After a 2-1 home defeat by Liverpool on Monday, O'Leary had begun to sound a little like his predecessor, who was forever playing down talk of Leeds challenging for the title.

O'Leary had said it was about time some of his players stopped believing in the hype and got on with performing the basics basically well. He added yesterday that people should also stop talking about a feud between himself and his former boss. "Everything I have I owe to him - I was honoured to work with him."

Graham is now doing as he did at Elland Road, reining in optimism about his Spurs side by saying they are a long way from being strong enough in depth to make a season-long pursuit of the title. However he was right in saying that yesterday they did well considering three centre-halves were missing. While Tottenham are reclaiming some of their attractiveness, there is a lot of the old tenacity in this Leeds side. Their counter-attacking sparkles, and playing three in central defence away from home makes them difficult to break down. Even David Ginola's elusiveness and Les Ferdinand's power failed to get the better of them over prolonged first-half foraging.
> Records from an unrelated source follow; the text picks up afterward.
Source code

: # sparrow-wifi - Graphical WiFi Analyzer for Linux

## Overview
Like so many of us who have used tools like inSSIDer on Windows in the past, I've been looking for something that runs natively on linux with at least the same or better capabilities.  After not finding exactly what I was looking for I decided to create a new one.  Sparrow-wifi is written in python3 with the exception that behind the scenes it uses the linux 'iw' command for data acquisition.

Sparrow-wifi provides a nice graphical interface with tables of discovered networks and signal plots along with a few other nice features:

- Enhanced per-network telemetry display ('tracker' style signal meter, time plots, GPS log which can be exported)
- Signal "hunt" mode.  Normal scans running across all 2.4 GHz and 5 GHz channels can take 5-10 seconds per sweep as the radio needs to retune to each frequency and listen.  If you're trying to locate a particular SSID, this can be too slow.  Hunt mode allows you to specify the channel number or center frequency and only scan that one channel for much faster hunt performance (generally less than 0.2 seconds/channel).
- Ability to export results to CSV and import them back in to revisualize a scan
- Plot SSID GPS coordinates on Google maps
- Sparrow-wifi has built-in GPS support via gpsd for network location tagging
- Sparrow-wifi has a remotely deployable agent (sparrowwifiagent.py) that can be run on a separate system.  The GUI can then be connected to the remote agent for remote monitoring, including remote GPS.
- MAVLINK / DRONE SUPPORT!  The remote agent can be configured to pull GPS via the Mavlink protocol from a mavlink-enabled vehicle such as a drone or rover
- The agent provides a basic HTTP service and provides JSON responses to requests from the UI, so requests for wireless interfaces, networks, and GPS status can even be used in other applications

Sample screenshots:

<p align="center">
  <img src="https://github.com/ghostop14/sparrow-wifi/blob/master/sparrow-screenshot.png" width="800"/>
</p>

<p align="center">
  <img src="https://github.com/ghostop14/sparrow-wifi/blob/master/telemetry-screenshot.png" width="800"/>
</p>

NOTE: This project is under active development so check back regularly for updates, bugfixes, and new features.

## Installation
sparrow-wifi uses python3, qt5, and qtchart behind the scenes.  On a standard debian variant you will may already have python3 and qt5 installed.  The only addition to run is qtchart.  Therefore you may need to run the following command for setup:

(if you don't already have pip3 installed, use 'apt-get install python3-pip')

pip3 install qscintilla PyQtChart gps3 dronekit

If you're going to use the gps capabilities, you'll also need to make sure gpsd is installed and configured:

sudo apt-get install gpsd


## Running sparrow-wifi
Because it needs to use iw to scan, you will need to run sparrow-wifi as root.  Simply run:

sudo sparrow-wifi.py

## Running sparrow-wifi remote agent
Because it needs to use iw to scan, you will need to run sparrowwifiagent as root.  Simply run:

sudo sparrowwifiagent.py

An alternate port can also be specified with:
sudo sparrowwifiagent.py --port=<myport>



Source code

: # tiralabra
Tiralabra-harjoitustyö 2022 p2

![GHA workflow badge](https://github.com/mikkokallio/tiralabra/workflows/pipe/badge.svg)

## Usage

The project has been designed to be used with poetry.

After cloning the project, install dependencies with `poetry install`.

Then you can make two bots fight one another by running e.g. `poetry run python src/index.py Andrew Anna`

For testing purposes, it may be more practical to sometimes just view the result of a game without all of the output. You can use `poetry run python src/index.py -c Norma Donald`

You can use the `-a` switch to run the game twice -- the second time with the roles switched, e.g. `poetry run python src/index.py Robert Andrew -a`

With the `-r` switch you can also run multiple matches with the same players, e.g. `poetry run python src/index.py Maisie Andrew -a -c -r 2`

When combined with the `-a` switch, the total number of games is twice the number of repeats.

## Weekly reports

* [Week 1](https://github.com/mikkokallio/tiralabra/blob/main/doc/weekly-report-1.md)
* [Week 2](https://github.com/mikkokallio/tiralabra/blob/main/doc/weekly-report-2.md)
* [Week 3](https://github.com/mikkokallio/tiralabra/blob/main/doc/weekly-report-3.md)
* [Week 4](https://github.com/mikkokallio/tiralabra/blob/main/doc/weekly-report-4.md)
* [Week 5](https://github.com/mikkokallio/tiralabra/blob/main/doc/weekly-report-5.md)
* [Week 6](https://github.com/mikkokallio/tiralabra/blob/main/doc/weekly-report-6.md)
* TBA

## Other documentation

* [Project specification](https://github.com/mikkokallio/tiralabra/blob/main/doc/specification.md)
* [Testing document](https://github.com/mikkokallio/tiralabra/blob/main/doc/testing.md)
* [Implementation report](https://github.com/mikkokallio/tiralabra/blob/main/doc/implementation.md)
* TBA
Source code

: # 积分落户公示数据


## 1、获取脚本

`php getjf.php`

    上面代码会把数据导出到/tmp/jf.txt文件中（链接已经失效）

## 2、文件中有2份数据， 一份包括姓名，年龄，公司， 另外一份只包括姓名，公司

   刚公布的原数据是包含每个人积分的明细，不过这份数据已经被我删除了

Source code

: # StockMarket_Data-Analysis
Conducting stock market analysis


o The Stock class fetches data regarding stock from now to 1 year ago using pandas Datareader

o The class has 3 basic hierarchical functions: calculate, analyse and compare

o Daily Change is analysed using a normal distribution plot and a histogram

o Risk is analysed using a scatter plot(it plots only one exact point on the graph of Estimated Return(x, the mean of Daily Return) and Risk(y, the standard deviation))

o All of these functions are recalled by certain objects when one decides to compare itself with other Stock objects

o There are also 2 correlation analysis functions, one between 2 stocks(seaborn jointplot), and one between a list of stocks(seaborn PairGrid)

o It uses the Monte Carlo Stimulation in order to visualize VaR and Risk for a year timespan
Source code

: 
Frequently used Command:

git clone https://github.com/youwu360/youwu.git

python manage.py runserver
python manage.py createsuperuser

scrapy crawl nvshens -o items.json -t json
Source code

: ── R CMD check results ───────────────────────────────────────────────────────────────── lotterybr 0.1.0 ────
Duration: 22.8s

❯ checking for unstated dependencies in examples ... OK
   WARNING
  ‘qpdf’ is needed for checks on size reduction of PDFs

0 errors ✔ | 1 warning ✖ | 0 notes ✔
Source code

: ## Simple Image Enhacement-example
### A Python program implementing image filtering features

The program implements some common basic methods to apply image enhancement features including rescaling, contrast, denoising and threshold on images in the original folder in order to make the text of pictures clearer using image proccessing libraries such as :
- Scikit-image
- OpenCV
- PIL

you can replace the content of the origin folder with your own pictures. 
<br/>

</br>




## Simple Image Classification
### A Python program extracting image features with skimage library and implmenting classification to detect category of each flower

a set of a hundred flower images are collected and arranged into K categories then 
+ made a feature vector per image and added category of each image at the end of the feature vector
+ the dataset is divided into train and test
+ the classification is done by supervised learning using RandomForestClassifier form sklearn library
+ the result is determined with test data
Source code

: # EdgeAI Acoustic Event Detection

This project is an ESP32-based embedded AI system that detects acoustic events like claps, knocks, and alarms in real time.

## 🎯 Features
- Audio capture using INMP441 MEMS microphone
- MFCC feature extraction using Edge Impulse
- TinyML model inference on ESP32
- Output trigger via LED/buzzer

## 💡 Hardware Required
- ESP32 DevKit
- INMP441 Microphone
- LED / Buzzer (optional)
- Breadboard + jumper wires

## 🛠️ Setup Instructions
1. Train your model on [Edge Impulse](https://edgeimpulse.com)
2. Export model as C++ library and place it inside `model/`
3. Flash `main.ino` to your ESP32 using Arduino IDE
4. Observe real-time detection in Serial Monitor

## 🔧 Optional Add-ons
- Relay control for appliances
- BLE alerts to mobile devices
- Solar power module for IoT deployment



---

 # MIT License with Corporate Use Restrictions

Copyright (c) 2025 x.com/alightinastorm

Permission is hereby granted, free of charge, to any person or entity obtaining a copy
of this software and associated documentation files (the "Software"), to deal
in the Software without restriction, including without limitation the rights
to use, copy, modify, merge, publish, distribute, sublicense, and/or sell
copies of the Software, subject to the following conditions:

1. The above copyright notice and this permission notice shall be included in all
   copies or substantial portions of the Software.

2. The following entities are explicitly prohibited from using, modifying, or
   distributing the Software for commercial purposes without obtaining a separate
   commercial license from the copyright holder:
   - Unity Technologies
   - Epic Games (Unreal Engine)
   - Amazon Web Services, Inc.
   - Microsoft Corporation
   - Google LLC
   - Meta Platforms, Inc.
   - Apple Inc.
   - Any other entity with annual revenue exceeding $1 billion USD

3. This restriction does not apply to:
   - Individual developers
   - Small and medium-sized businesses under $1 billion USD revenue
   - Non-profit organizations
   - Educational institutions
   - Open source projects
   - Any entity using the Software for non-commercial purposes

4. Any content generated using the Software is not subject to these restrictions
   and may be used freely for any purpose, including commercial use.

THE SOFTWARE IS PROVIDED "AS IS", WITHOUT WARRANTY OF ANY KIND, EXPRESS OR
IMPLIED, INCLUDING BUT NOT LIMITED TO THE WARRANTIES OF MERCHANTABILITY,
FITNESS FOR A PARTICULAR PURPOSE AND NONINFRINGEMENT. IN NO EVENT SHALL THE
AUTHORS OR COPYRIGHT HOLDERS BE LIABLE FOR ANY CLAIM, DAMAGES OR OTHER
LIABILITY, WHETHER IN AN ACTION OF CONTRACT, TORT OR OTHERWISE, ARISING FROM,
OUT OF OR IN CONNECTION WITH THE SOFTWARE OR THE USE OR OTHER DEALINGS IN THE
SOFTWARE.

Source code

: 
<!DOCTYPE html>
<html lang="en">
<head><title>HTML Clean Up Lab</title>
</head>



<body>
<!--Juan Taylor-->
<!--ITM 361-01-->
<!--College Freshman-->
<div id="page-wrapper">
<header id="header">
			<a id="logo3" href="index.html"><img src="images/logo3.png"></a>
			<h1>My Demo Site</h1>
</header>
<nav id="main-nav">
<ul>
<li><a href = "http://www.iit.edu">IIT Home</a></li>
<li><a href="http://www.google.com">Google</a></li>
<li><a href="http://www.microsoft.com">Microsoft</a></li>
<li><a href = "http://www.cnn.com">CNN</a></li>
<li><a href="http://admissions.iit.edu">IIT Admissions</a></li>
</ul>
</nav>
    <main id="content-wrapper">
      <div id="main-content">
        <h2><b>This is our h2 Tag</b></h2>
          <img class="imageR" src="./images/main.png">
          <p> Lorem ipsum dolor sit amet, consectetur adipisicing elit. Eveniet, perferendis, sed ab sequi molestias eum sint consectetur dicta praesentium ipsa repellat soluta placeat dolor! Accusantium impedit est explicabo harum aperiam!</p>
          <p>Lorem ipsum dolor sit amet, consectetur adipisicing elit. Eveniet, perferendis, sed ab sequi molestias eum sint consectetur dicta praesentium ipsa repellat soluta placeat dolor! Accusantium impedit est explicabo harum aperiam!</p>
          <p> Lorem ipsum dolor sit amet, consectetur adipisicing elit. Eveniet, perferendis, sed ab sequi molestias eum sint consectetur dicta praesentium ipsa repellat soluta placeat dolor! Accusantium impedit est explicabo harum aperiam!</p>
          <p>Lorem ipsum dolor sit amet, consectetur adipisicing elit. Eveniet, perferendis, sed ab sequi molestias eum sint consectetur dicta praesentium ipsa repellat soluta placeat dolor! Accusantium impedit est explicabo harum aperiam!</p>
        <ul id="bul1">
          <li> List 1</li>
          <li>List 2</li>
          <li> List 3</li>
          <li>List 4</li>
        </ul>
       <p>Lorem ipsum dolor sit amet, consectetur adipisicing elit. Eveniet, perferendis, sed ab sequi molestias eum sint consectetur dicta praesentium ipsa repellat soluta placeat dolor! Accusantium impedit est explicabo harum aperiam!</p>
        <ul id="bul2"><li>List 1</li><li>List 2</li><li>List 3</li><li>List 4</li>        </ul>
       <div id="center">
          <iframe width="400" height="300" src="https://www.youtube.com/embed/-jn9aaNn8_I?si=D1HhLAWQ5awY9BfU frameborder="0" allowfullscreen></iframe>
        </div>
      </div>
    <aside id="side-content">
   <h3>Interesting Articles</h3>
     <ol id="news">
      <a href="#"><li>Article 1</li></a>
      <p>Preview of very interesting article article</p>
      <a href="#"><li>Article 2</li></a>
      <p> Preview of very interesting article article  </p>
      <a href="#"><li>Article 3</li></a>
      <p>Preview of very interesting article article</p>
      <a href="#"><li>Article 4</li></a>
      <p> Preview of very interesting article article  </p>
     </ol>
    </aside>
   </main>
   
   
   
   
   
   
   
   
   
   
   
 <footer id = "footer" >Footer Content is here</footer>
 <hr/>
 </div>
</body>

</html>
Having lived through that pressure, Leeds exerted their own with Michael Bridges and Harry Kewell slithering past defenders, and Lee Bowyer and Alan Smith quickly moving up in support. But none of that would have counted for much if it had not been for a wonderfully elegant diving save by Nigel Martyn from Steffen Iversen. His effort delayed Tottenham's lead until the 36th minute when from Steffen Freund's long throw and Iversen's back header, Tim Sherwood shot in from inside a crowded penalty area.

O'Leary's substitutions for the second half had David Hopkin replacing Jonathon Woodgate and Darren Huckerby taking the place of Bridges, which meant having a flat back four defence and wide pace.

Spurs had to withdraw the concussed Ferdinand and brought on little Jose Dominguez. The change almost immediately favoured Leeds. A shrewd reverse pass by David Batty on the edge of the Tottenham penalty area allowed Smith to aim carefully for a gap inside the far post and he almost stroked his shot exactly where he intended for the equaliser.

Lacking Darren Anderton, whose ankle injury Graham says needs a fortnight's rest, had already cost Spurs a lot of speed, width and above all variety of passing. Ginola had his moments but Anderton's directness from midfield was missed. Even so one of those Ginola moments was a high point. He lost Bowyer with a shrug, twisted past two more tackles and bent a shot that would have gone inside the far post had not Martyn again performed superbly well, this time diving and touching the ball away for nothing worse than a corner.

In a tense final 20 minutes Dominguez blasted a shot, only for it to strike Michael Duberry's head. But that marked a turning point. Leeds increased their work rate in midfield.In all they deserved to take the lead after 82 minutes, albeit after a doubtful free-kick. Bowyer seemed to fall after Chris Perry tackled him and Ian Harte avoided the wall with his fierce free-kick. "It was a bad decision, in line with the referee's game," Graham said.

Even though Leeds damaged themselves when Smith was sent off for a second offence, they clung to the lead to make Spurs realise that Graham's caution about Tottenham's progress is not misplaced.